December 18, 2007: The Bible speaks of joy over two hundred times. I sang of joy at several recent Christmas concerts when I sang the old familiar carol, "Joy to the World". I often speak on joy in my talks at churches and women's events. This time of year can leave many feeling less than joyful though. It's easy to get bogged down with all the preparations for the "big day" on December 25th and forget that the whole reason for the joy we are supposed to feel has nothing to do with the next big sale at our favorite department store.

Recently I had a very small thing happen in my day that brought me great joy in the strangest sort of way. I was in the airport in Indianapolis, IN eating lunch on my way back home from a crazy week of singing and speaking. I was eating a stale and over cooked chicken sandwich, reflecting on how great it was that I had made all my flights to the Christmas events. If one flight had been a bit off schedule, I knew that it could have been a disaster. Even though it snowed everywhere I went on this jaunt I always seemed to be ahead of the airports closing. I knew that was an answered prayer of mine and many others. I was happy about the great time I had with all the many new friends I had met and how the events seemed to go smoothly. All of this made me feel a great sense of relief and gratification.

I have to write that I was a bit surprised though that I hadn't thought too much about Christmas and how I was feeling about it this year. Doug and I had put up our tree right before I left for this long excursion and I knew I had plenty to do to get ready for our Christmas with our families but as far as having the "Christmas Spirit" I hadn't felt the rush yet. Then it happened...

I had noticed a waitress in the well used diner I was having my lunch in. She seemed to be somewhat tired. She looked as if she had been there on her job serving hurried and sometimes not so pleasant travelers for more hours than she probably wanted to. I felt somewhat sad for her but then I observed her treatment of the customers around me and how she still pressed on and made them feel much more important than her aching feet and soiled apron.

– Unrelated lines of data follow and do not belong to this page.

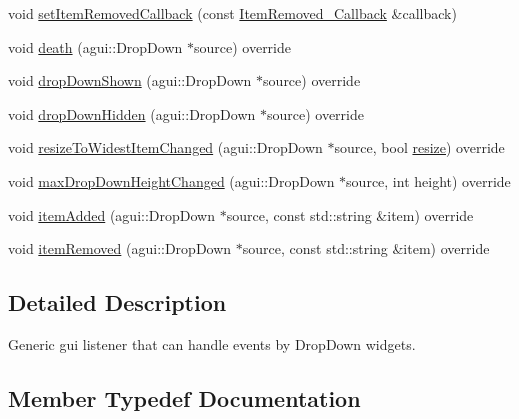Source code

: \begin{DoxyCompactItemize}
void \mbox{\hyperlink{classec_1_1_generic_drop_down_listener_ad326f7205b7fc547b17f777500025b8e}{set\+Item\+Removed\+Callback}} (const \mbox{\hyperlink{classec_1_1_generic_drop_down_listener_ad1513561f8a3a3614e207797df83e730}{Item\+Removed\+\_\+\+Callback}} \&callback)
\item 
void \mbox{\hyperlink{classec_1_1_generic_drop_down_listener_a3d36f29d51150dac52d796af2da6b6e9}{death}} (agui\+::\+Drop\+Down $\ast$source) override
\item 
void \mbox{\hyperlink{classec_1_1_generic_drop_down_listener_a23e0a88ebbf1a012d9e2c7619785cde8}{drop\+Down\+Shown}} (agui\+::\+Drop\+Down $\ast$source) override
\item 
void \mbox{\hyperlink{classec_1_1_generic_drop_down_listener_ab482ffbd92369ad620fa570ac8bd69a3}{drop\+Down\+Hidden}} (agui\+::\+Drop\+Down $\ast$source) override
\item 
void \mbox{\hyperlink{classec_1_1_generic_drop_down_listener_aad542fa958815248290047ca0b8eff08}{resize\+To\+Widest\+Item\+Changed}} (agui\+::\+Drop\+Down $\ast$source, bool \mbox{\hyperlink{namespaceec_a84e452d7f020435b50e2c18e7cdca968}{resize}}) override
\item 
void \mbox{\hyperlink{classec_1_1_generic_drop_down_listener_abed6078e4b6c0412d790bb4c782e99f7}{max\+Drop\+Down\+Height\+Changed}} (agui\+::\+Drop\+Down $\ast$source, int height) override
\item 
void \mbox{\hyperlink{classec_1_1_generic_drop_down_listener_a33748da34ef4c229a31cafc4c3cb8c79}{item\+Added}} (agui\+::\+Drop\+Down $\ast$source, const std\+::string \&item) override
\item 
void \mbox{\hyperlink{classec_1_1_generic_drop_down_listener_a492a498a0c2624b2f96beb01ce18e837}{item\+Removed}} (agui\+::\+Drop\+Down $\ast$source, const std\+::string \&item) override
\end{DoxyCompactItemize}


\subsection{Detailed Description}
Generic gui listener that can handle events by Drop\+Down widgets. 

\subsection{Member Typedef Documentation}
\mbox{\label{classec_1_1_generic_drop_down_listener_a72a84eeb2fdcc0eae78b78c53a59db3b}} 
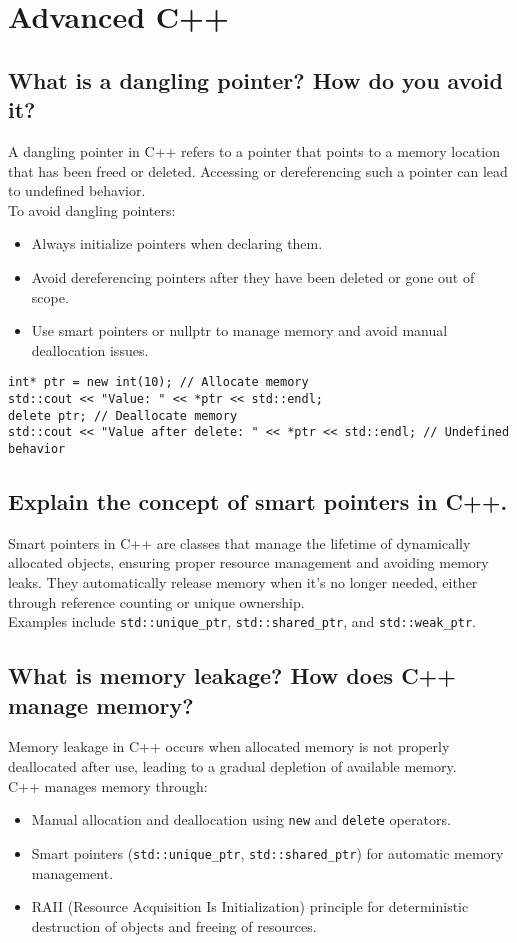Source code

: \section{Advanced C++}

\subsection{What is a dangling pointer? How do you avoid it?}
A dangling pointer in C++ refers to a pointer that points to a memory location that has been freed or deleted. Accessing or dereferencing such a pointer can lead to undefined behavior. \\
To avoid dangling pointers:
\begin{itemize}
    \item Always initialize pointers when declaring them.
    \item Avoid dereferencing pointers after they have been deleted or gone out of scope.
    \item Use smart pointers or nullptr to manage memory and avoid manual deallocation issues.
\end{itemize}
\begin{tcolorbox}[title=Dangling Pointer]
\begin{verbatim}
int* ptr = new int(10); // Allocate memory
std::cout << "Value: " << *ptr << std::endl;
delete ptr; // Deallocate memory
std::cout << "Value after delete: " << *ptr << std::endl; // Undefined behavior
\end{verbatim}
\end{tcolorbox}

\subsection{Explain the concept of smart pointers in C++.}
Smart pointers in C++ are classes that manage the lifetime of dynamically allocated objects, ensuring proper resource management and avoiding memory leaks. They automatically release memory when it's no longer needed, either through reference counting or unique ownership. \\
Examples include \texttt{std::unique\_ptr}, \texttt{std::shared\_ptr}, and \texttt{std::weak\_ptr}.

\subsection{What is memory leakage? How does C++ manage memory?}
Memory leakage in C++ occurs when allocated memory is not properly deallocated after use, leading to a gradual depletion of available memory. \\
C++ manages memory through:
\begin{itemize}
    \item Manual allocation and deallocation using \texttt{new} and \texttt{delete} operators.
    \item Smart pointers (\texttt{std::unique\_ptr}, \texttt{std::shared\_ptr}) for automatic memory management.
    \item RAII (Resource Acquisition Is Initialization) principle for deterministic destruction of objects and freeing of resources.
\end{itemize}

I realized that it was time for me to get to the next gate to catch my last plane home. When I stood up to leave I directed a "Merry Christmas" to her. Suddenly a huge grin came on her face as if she had found a fellow traveler in life. Cheerfully she said, "And you have a Merry Christmas as well". Now this may seem like no big deal to you but I know to both her and me it was. Hearing the word Christmas was almost like a fresh drink of water in a barren desert for both of us. Suddenly I felt the Lord say to me in my spirit, "She's one of mine".

It's funny to me that the word Christmas has become such that it makes some nervous to say it. That day I was so glad that I am the kind who doesn't often get nervous. When I saw the joy in the waitresses face I felt like I had just seen a new family member in Jesus. The word Christmas seemed to connect us both to the real joy of the season.

I challenge us all who know the true joy of Christmas to spread the word. You never know who needs a little reminder of what all this "rush" is all about.